Par contre, le chalut a besoin de cette puissance car il doit être traîné sur le fond à une vitesse de l’ordre de 3 à 4 nœuds le plus souvent. Dans ce métier, la consommation moyenne est de un à deux litres de fioul par kilo de poisson capturé. Plusieurs armements ont renoncé au chalut pour la technique de la senne danoise, mutation coûteuse mais qui permet de diviser par deux la consommation, tout en améliorant la qualité des poissons. Elle ne permet cependant pas de capturer toutes les espèces.

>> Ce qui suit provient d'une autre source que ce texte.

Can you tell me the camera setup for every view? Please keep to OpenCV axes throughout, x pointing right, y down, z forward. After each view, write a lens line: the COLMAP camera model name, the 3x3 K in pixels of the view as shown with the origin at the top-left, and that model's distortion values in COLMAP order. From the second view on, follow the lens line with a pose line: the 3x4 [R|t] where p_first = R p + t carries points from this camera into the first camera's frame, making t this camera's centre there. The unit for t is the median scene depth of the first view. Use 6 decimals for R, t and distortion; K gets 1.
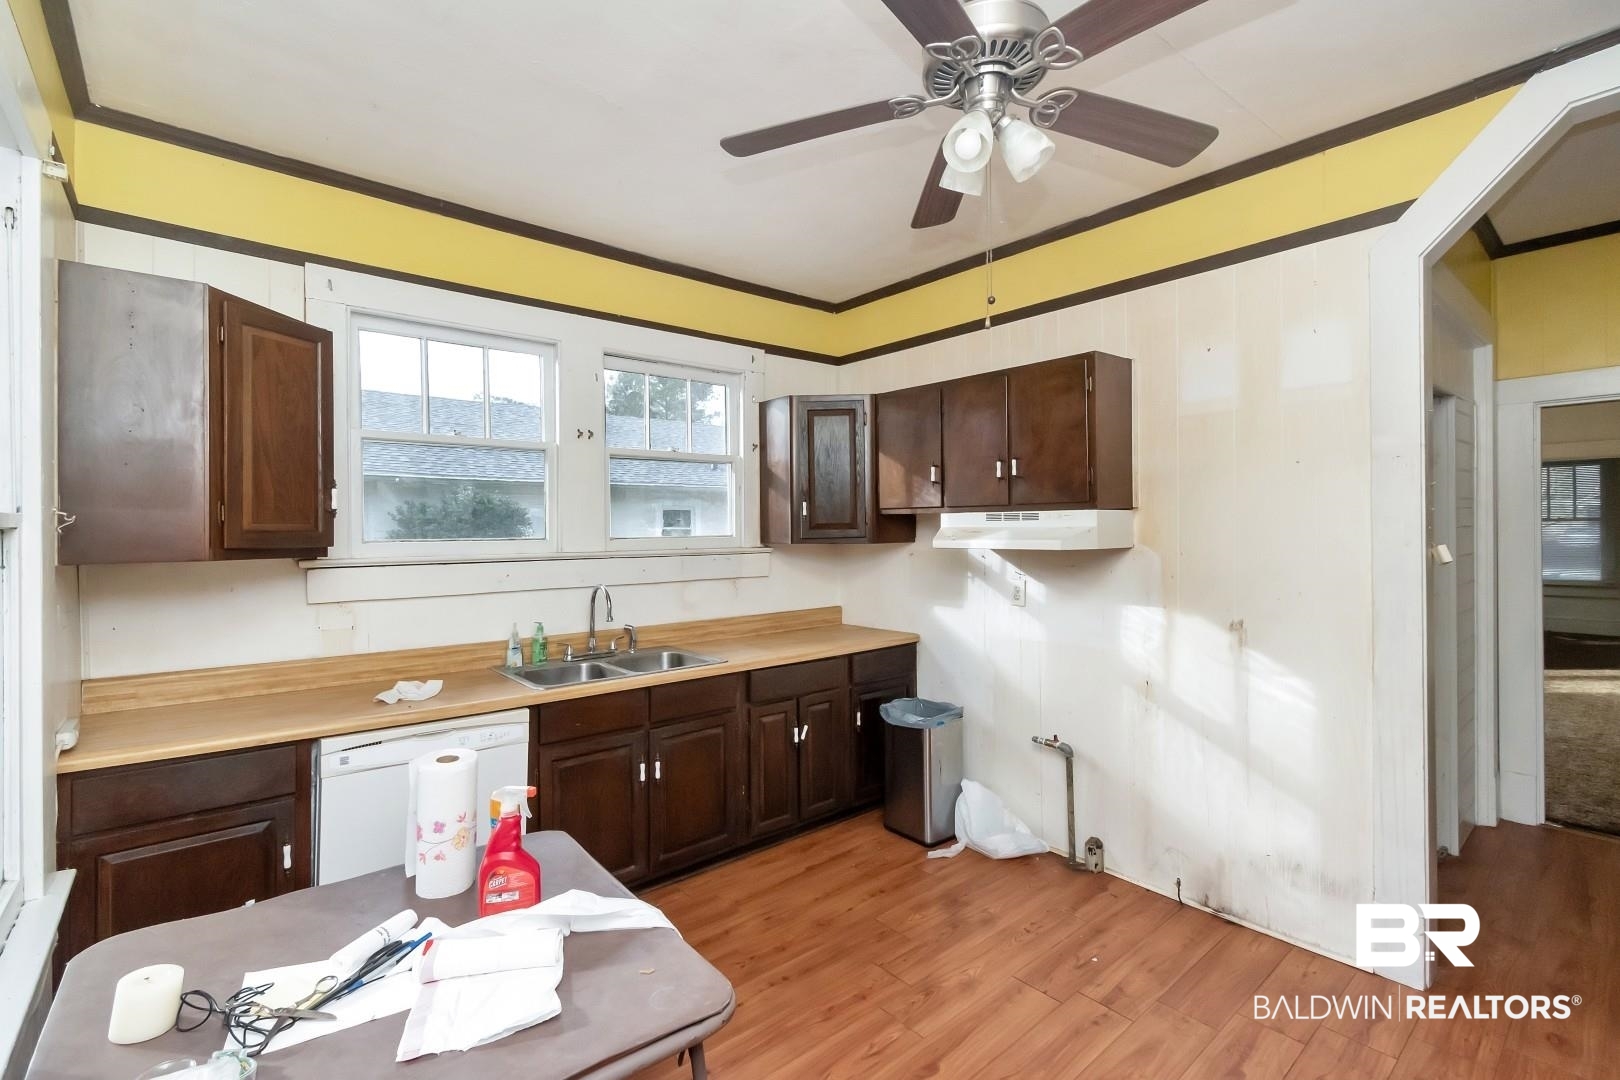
lens RADIAL K [[720.3, 0, 811.0], [0, 720.3, 545.8], [0, 0, 1]] dist [0.001034, -0.000068]
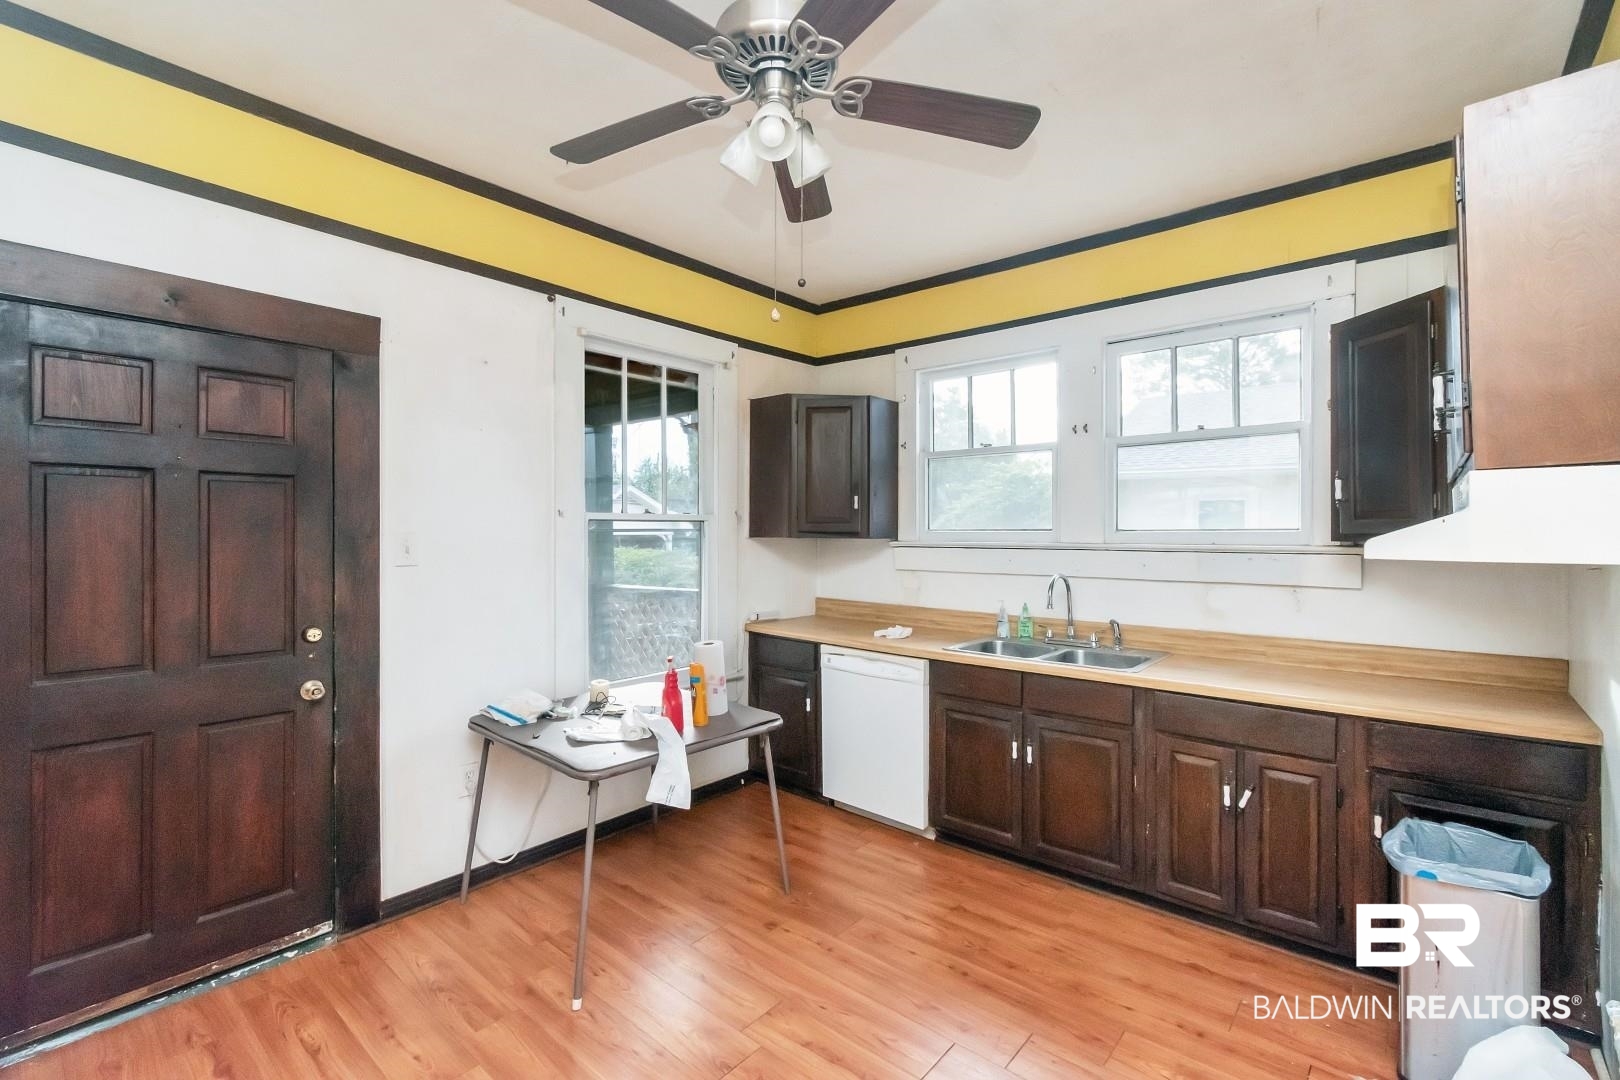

Le Pôle Mer Bretagne a labellisé le projet Grand Largue qui vise aussi à pêcher à l’économie. C’est le nom d’une vieille unité en bois de 16 mètres, modèle typique du chalutier artisan, qui a été refondu à Saint-Malo. Porté par la société Avel Vor Technologie, le projet va permettre de tester une propulsion mixte, avec en appoint du moteur deux voiles portées par deux mâts de 13 mètres, l’un à l’avant, l’autre à l’arrière. Les 90 m² de toile seront déployés à partir d’un ordinateur de bord. Ils donneront leur effet maximal pendant les trajets, avec 40 % d’économie espérés.

Parallèlement, le programme Effichalut testera des modifications dans la conception du chalut et des engins associés, pour réduire la résistance à l’eau et donc la consommation de carburant.